La Société Française d'ORL privilégie les manœuvres de repositionnement (Epley, Semont) pour le VPPB et la rééducation vestibulaire pour les vertiges chroniques.
L'Organisation Mondiale de la Santé (OMS) classe l'ostéopathie comme une médecine complémentaire générale, sans recommandation spécifique pour les vertiges.
Pour mieux évaluer l'ostéopathie, la recherche doit surmonter plusieurs obstacles :
Réaliser des essais cliniques plus rigoureux qui comparent l'ostéopathie à de vrais placebos (par exemple, des manipulations "simulées").
Standardiser les protocoles de traitement, car ils sont actuellement très variables d'un praticien à l'autre.
Favoriser une collaboration multidisciplinaire entre les ORL, les neurologues et les ostéopathes pour mieux cibler les patients qui pourraient bénéficier de cette approche.
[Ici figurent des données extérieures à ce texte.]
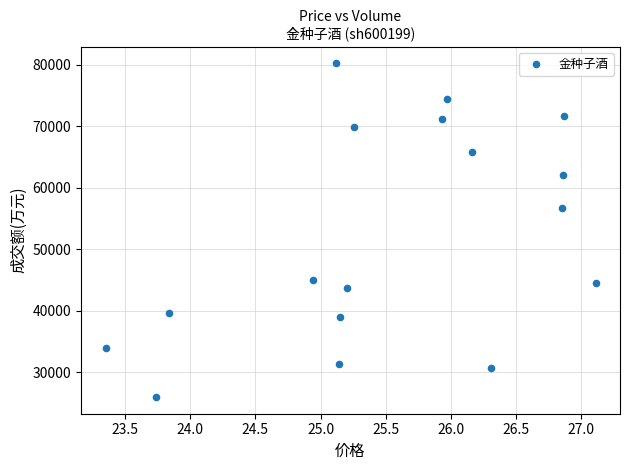

What Y value in the scatter plot is closest to 53094?

56729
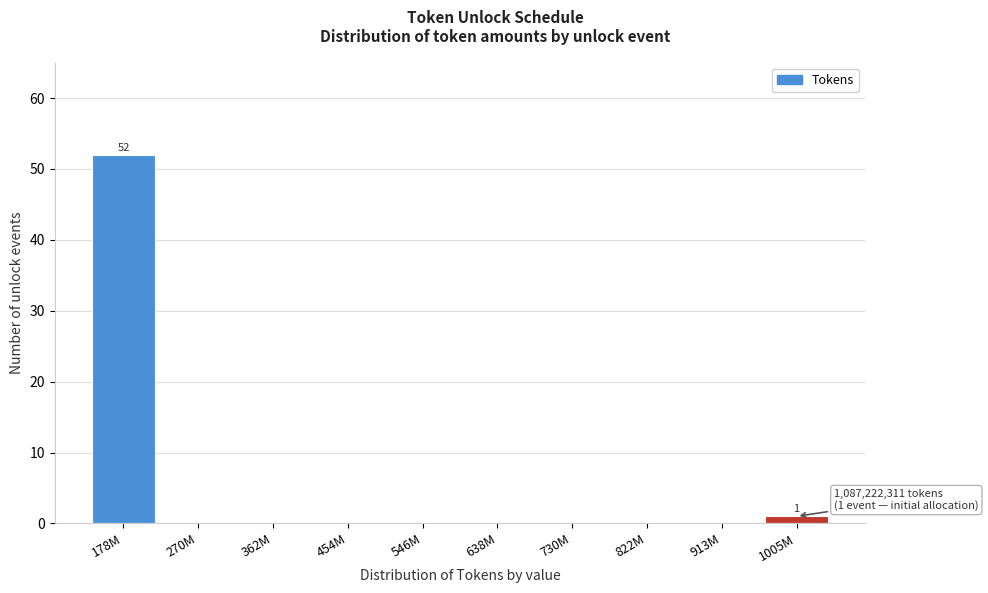

Reading left to right, transcribe all the data shown in this chart.

178M=52	270M=0	362M=0	454M=0	546M=0	638M=0	730M=0	822M=0	913M=0	1005M=1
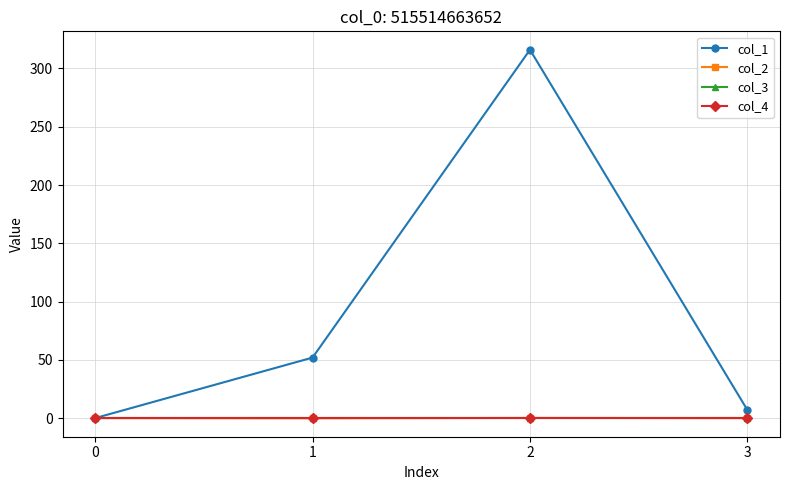

Rank the series by their maximum value, from highest to lowest.

col_1, col_2, col_3, col_4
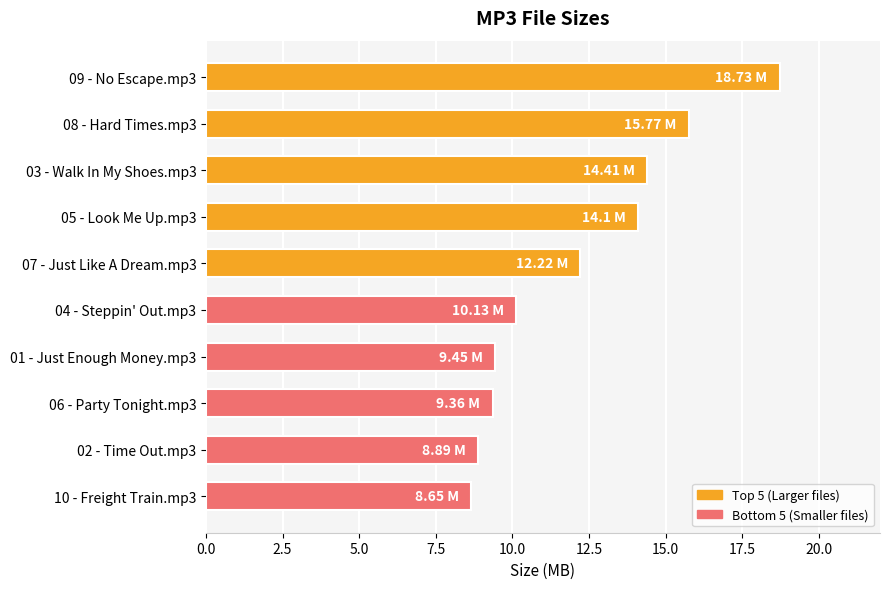

Which has a higher value, 01 - Just Enough Money.mp3 or 04 - Steppin' Out.mp3?

04 - Steppin' Out.mp3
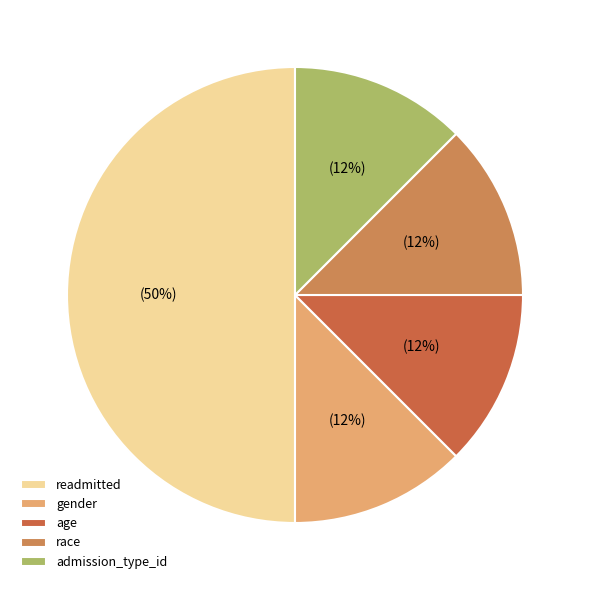

How many slices are in this pie chart?

5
L'ostéopathie montre un potentiel intéressant pour les vertiges cervicogènes, où les problèmes musculaires et squelettiques du cou sont souvent en cause. Cependant, pour les vertiges qui proviennent uniquement de l'oreille interne (comme le VPPB ou la maladie de Ménière), les traitements classiques restent les plus efficaces. Les manipulations du cou comportent des risques, même s'ils sont rares, d'où l'importance d'un examen médical approfondi avant tout traitement ostéopathique. En attendant plus de données, l'ostéopathie pourrait être envisagée comme une aide complémentaire, intégrée à une prise en charge globale et personnalisée, incluant la rééducation vestibulaire et un suivi médical spécialisé.